A road rage incident captured by a dashcam in North Vancouver on Tuesday evening has led to criminal charges.

In the footage of the incident posted to YouTube two men stopped at a traffic light at the intersection of Main Street and Mountain Highway get out of their cars and begin yelling at each other.

By the end it looks like three people doing a strange dance around two cars — until objects are smashed, and flung.

At first one man hits the front of the car on the left, then a woman gets involved.

She heads towards the darker car and opens a backdoor, then a man in a blue sweater approaches the back of her silver car, grabs the windshield wiper, and breaks the rear windshield.

She then throws an object at him — a few times.

The end of the altercation is not captured on video, but according to Cpl. Richard De Jong with North Vancouver RCMP, a bystander interrupted the fight.

"An unknown person came forward carrying something, we're not sure what it is, it could have been a piece of pipe or a stick, and advised them to move on," he said.

De Jong said that footage of the incident was captured from several angles, allowing RCMP to identify the license plate numbers of the vehicles involved.

According to De Jong, RCMP have spoken to all parties involved, and the man seen breaking the rear windshield has been charged with assault and mischief to a vehicle.

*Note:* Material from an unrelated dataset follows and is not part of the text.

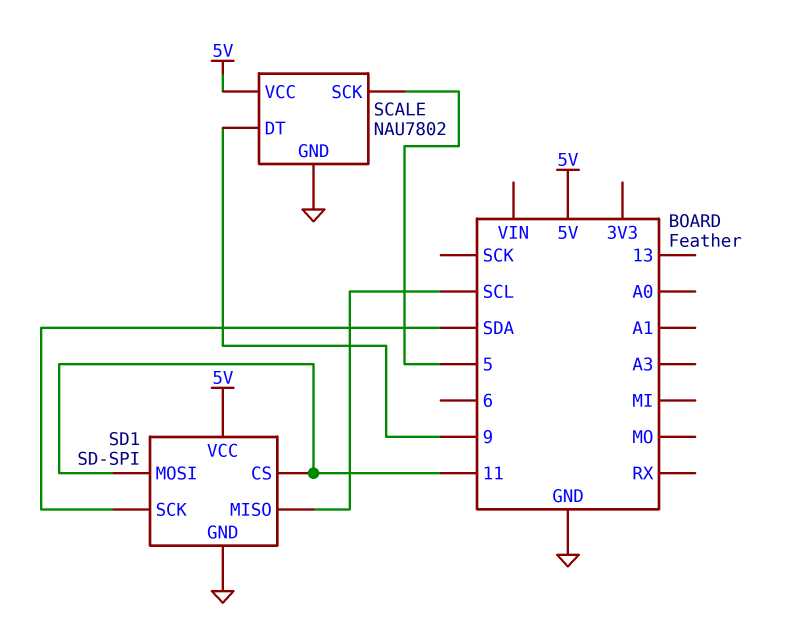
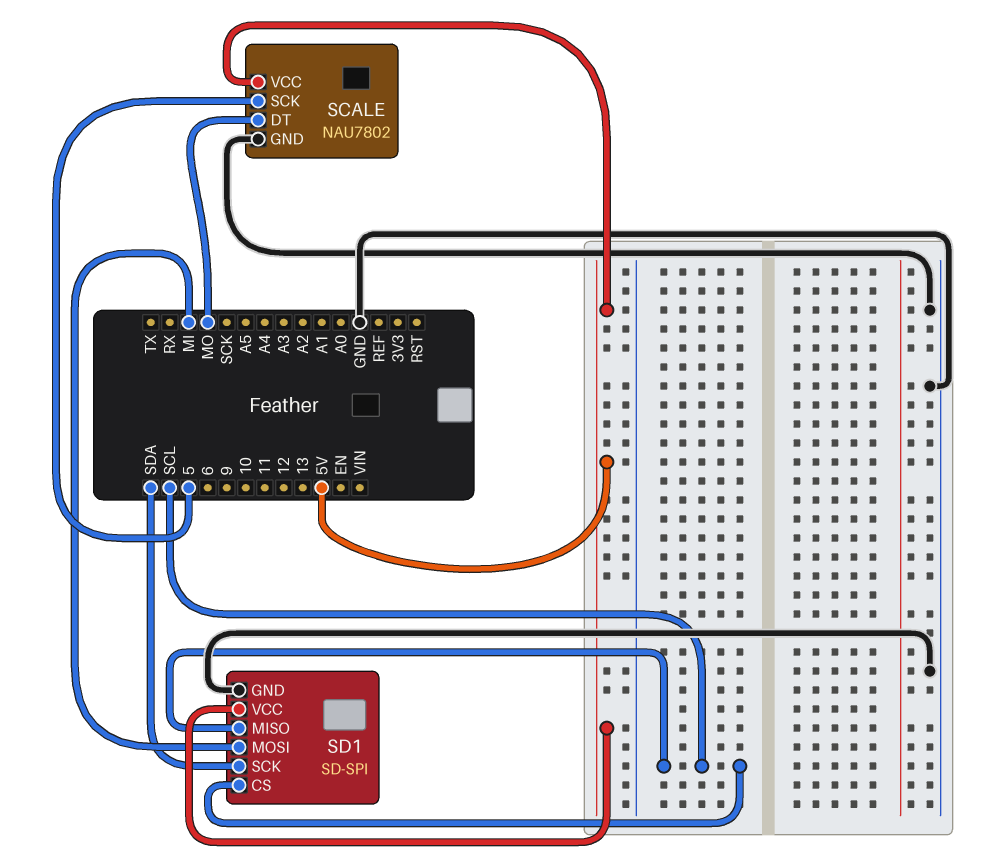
SCALE pin DT: 9 -> MO
SD1 pin CS: 11 -> SCL
SD1 pin MOSI: 11 -> MI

"This is rather an extreme case where there was violence after an incident that started blocks away. It's concerning, the people were out in public in a busy roadway, someone could have been pushed into traffic. There are much better ways to handle a dispute on the road than what they demonstrated there," he said.

De Jong offered several pieces of advice for handling a dispute on the road that looks like it may become violent.

"Look the other way — eye contact is always a start where people become more connected to the incident. Stay looking ahead, lock your doors, don't engage in any conversation, and drive away if you can in a safe manner," he said.

De Jong also advised recording the license plate number of any vehicles involved, not driving directly home, and contacting police immediately if you feel your safety is threatened.